Unless it just. Was Another Loki, who had, out of bizarre curiosity, tried to find who else out there was A Loki, too. Which was. Overthinking, maybe.
And they did seem like they probably were named Loki after all, given how, every now and then, other people showed up and called them Loki, too, like, for example, their brother, Thor, which really made sense, if Sylvie thought about it way too hard. It could always have been a chosen name, after all.
Anyway. The point was, her friends made fun of her, but it was also gratifying to hear the advice on getting over the initial awkwardness, and it helped. Sylvie was glad for once that she’d been named Loki and not Steve or Sarah or Sam. So she got used to the name, and she got used to the customer, and she got used to ignoring the paranoia when, months later, nothing had come of it anyway.
What she did not get used to was the flirting. Because this Loki was an incorrigible flirt, and all of his friends apologized for that. But the thing was. They apologized to Sylvie only, and not any of the dozen other people he had been flirting with, including every single other barista and also the delivery guy who brought them their cups. Which was. Well. Something.
And on the one hand, Sylvie thought he was maybe reading a little bit into the fact that she referred to him as Loki and not as half-caf salted caramel oat milk latte extra whip, but then, on the other hand, she always found herself smiling when he winked at her, and laughing at his, really, abundantly stupid puns. And reading her poetry.

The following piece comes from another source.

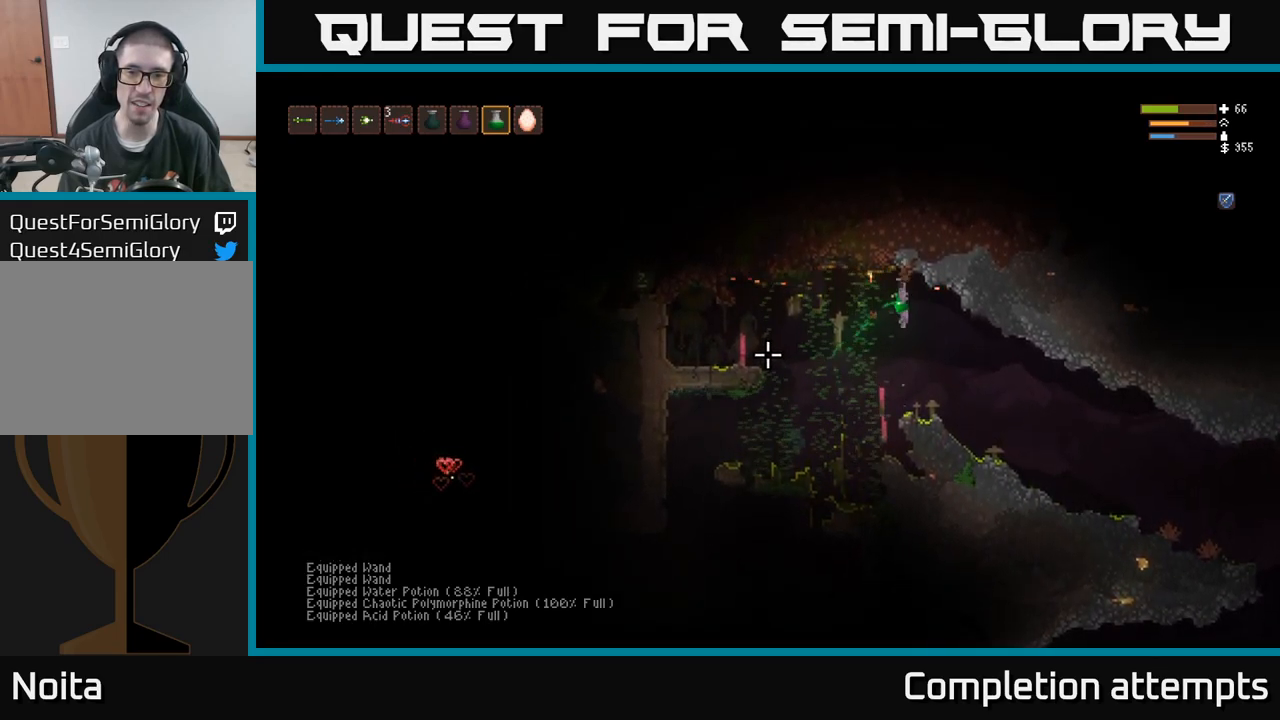
{"dt_ms": 500, "buttons": ["R2"], "left_stick": "center", "right_stick": "down", "events": [[34, "R2", "up"], [167, "L2", "down"], [167, "R2", "down"], [267, "L2", "up"], [284, "R2", "up"], [350, "R2", "down"]]}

It wasn’t that it was in Latin, and thus, made sense that he would read it in an overly solemn tone, with dramatic breaks as suited. It was that, when she called him on the Classics version of a dirty limerick, the grin he gave her was dazzling.
It was that, when she missed her regular shift, he brought her flowers and a get well card, even though she wasn’t actually sick, she just had to go to the bank.
It was that he brought her a book she’d mentioned wanting to read, and it fell open so readily that she could find all his favorite passages, and yet, the pages were pristine, the barest of shelf wear on the spine and jacket, some slight fading, and not a single pen mark or folded corner. This was not someone who lent out books.
It was that when she explained all the Other Loki awkwardness, finally, and yes he’d known the one thing but not that part of it because of course not how would he, they went with her to one of her meetups with a handmade genderfluid headband to match her own, something carefully and lovingly crafted, something they would have had to have in his closet already to even have on hand. Sylvie wondered if they’d gotten them from the same place. How many times, over the years, they just barely crossed paths.
When they finally kissed, holding hands by some cheesy romantically lit trees, there was no more question that Loki was their name, and not Sylvie’s at all.